RE: IHC negative controls
|From:||Jan Shivers <firstname.lastname@example.org>|
I agree that negative controls should be run on each IHC block. However, I
don't agree that they should be run at the same 'dilution' as the primary
antibody. Negative control serum or control ascites fluid is oftentimes
supplied at a much higher protein concentration as primary antibodies.
Check your antibody data sheets. For primary polyclonal antibodies, find
out what the protein concentration of the stock solution is (usually stated
as ug/ml or mg/L), then calculate what that would be once your antibody is
diluted out to its working dilution (usually somewhere between
0.1ug/ml-10ug/ml). Then go to your negative rabbit serum and find out its
protein concentration. Calculate what dilution you'd have to mix up to
'equal the protein concentration of the primary antibody working dilution'.

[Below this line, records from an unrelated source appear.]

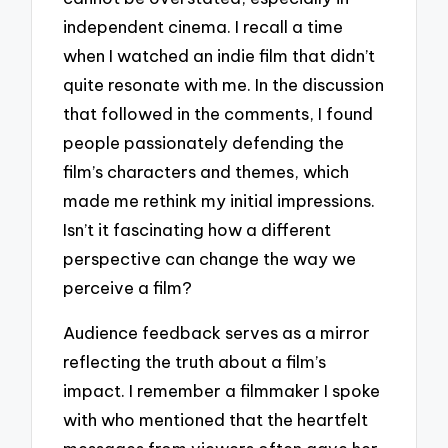
independent cinema. I recall a time
when I watched an indie film that didn’t
quite resonate with me. In the discussion
that followed in the comments, I found
people passionately defending the
film’s characters and themes, which
made me rethink my initial impressions.
Isn’t it fascinating how a different
perspective can change the way we
perceive a film?
Audience feedback serves as a mirror
reflecting the truth about a film’s
impact. I remember a filmmaker I spoke
with who mentioned that the heartfelt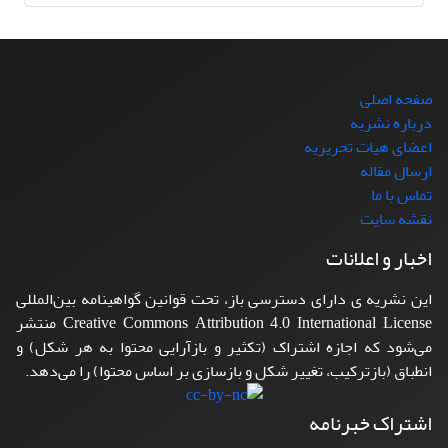
صفحه اصلی
درباره نشریه
اعضای هیات تحریریه
ارسال مقاله
تماس با ما
نقشه سایت
اخبار و اعلانات
این نشریه ی دارای دسترسی باز، تحت قوانین گواهینامه بین‌المللی
Creative Commons Attribution 4.0 International License منتشر
می‌شود که اجازه اشتراک (تکثیر و بازآرایی محتوا به هر شکل) و
انطباق (بازترکیب، تغییر شکل و بازسازی بر اساس محتوا) را می‌دهد.
اشتراک خبرنامه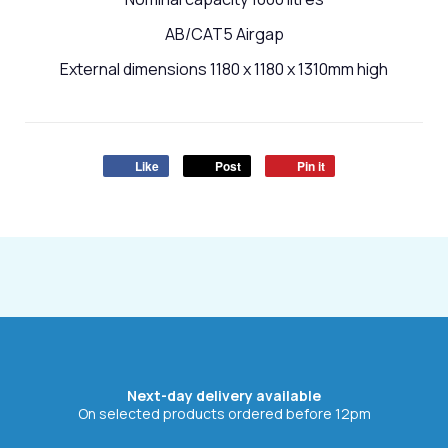
AB/CAT5 Airgap
External dimensions 1180 x 1180 x 1310mm high
Like
Post
Pin it
Next-day delivery available
On selected products ordered before 12pm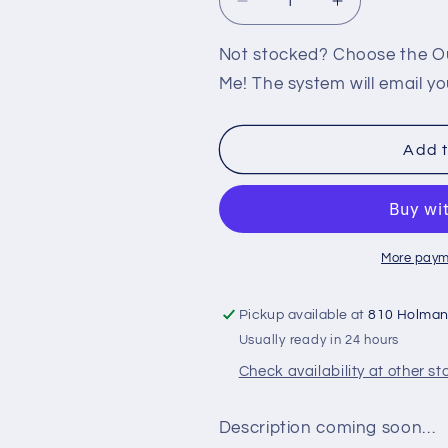
Decrease
Increase
quantity
quantity
for
for
Not stocked? Choose the Out
360:
360:
Me! The system will email yo
TIGER
TIGER
WOODS
WOODS
PGA
PGA
Add t
TOUR
TOUR
08
08
More paym
Pickup available at
810 Holma
Usually ready in 24 hours
Check availability at other st
Description coming soon…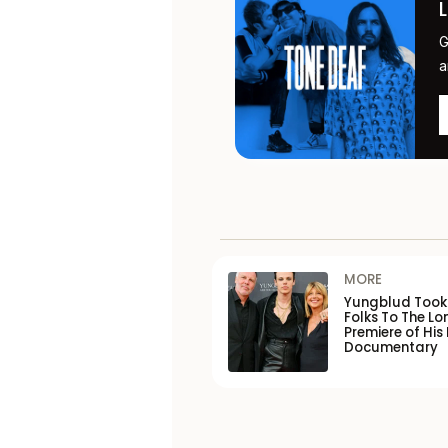
G
a
MORE
Yungblud Took 
Folks To The L
Premiere of His
Documentary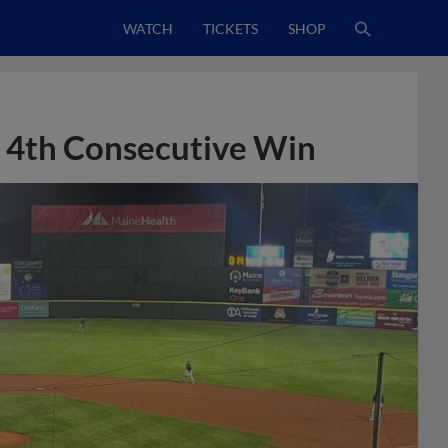
WATCH
TICKETS
SHOP
o 4th Consecutive Win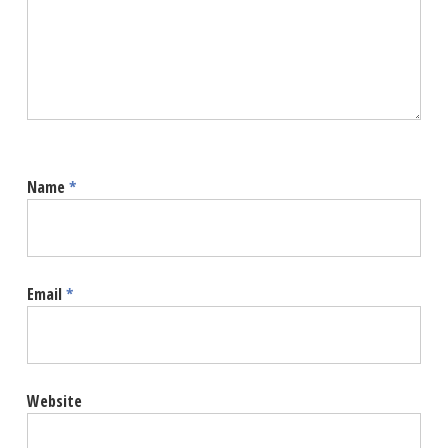
Name
*
Email
*
Website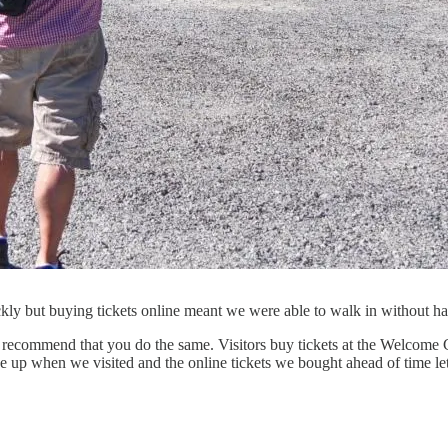
ickly but buying tickets online meant we were able to walk in without
recommend that you do the same. Visitors buy tickets at the Welcome Cen
ne up when we visited and the online tickets we bought ahead of time let 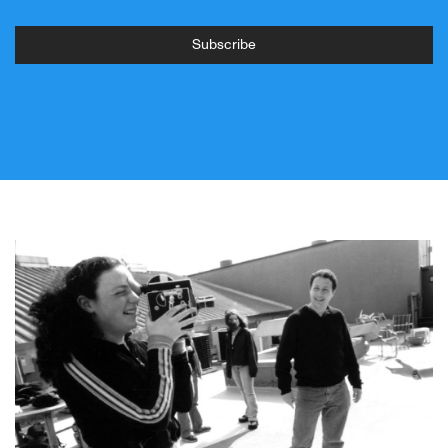
Subscribe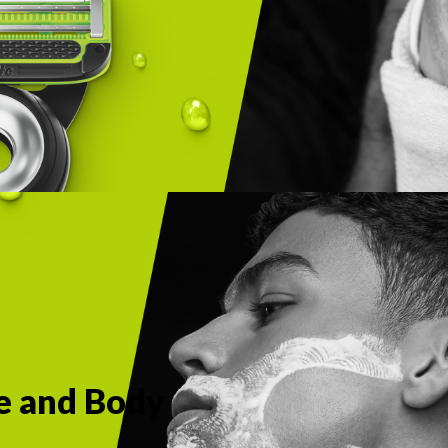
ce and Body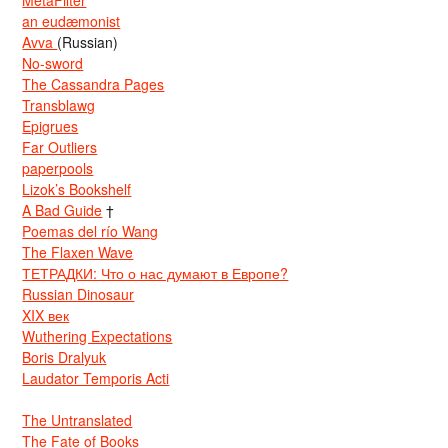
MetaFilter
an eudæmonist
Avva
(Russian)
No-sword
The Cassandra Pages
Transblawg
Epigrues
Far Outliers
paperpools
Lizok’s Bookshelf
A Bad Guide
†
Poemas del río Wang
The Flaxen Wave
ТЕТРАДКИ: Что о нас думают в Европе?
Russian Dinosaur
XIX век
Wuthering Expectations
Boris Dralyuk
Laudator Temporis Acti
The Untranslated
The Fate of Books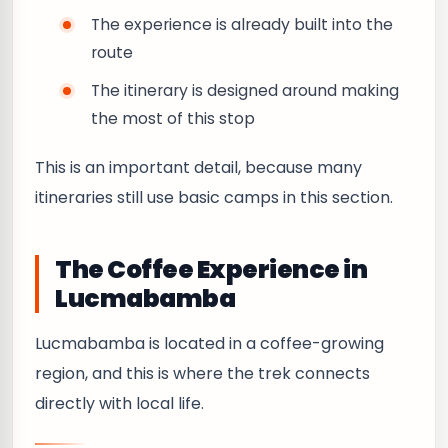
The experience is already built into the
route
The itinerary is designed around making
the most of this stop
This is an important detail, because many
itineraries still use basic camps in this section.
The Coffee Experience in
Lucmabamba
Lucmabamba is located in a coffee-growing
region, and this is where the trek connects
directly with local life.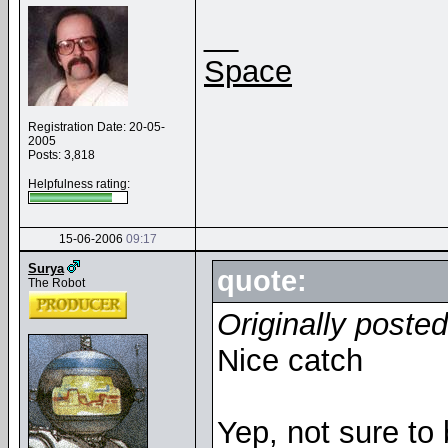
__
Space
Registration Date: 20-05-
2005
Posts: 3,818
Helpfulness rating:
15-06-2006
09:17
Surya
quote:
The Robot
Originally poste
Nice catch
Yep, not sure to 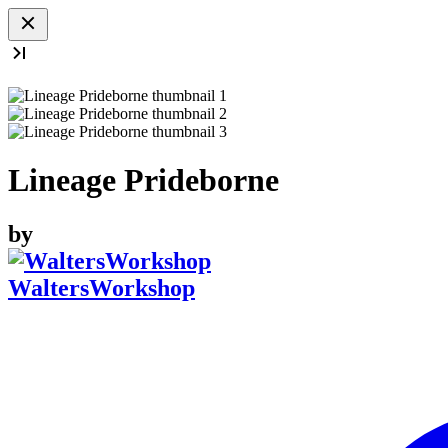
Lineage Prideborne
by
WaltersWorkshop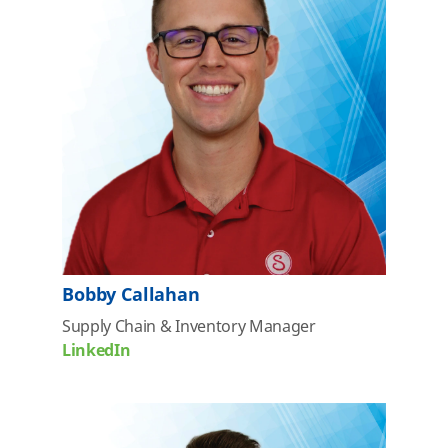
Bobby Callahan
Supply Chain & Inventory
Manager
LinkedIn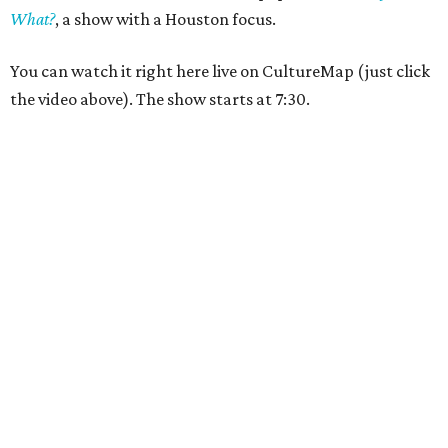
What?
,
a show with a Houston focus.
You can watch it right here live on CultureMap (just click
the video above). The show starts at 7:30.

This can also be done with control mouse ascites fluid used as the negative
control for monoclonal antibodies.
If you are staining with ready-to-use antibodies (thus not figuring out
primary antibody dilutions), then I would suggest picking a mid-range
concentration of negative control serum/ascites fluid, such as one having a
final protein concentration of around 1ug/ml.
I've bought NRS in the past that has a 20X higher protein concentration than
my primary antibody, so if I were to use it at the same 'dilution' as the
primary antibody, there would be 20X higher nonspecific background.
I know this takes a lot more math, but it's much more accurate in giving you
a true picture of what nonspecific binding is due solely to host species
serum/ascites constituents at that concentration of antibody.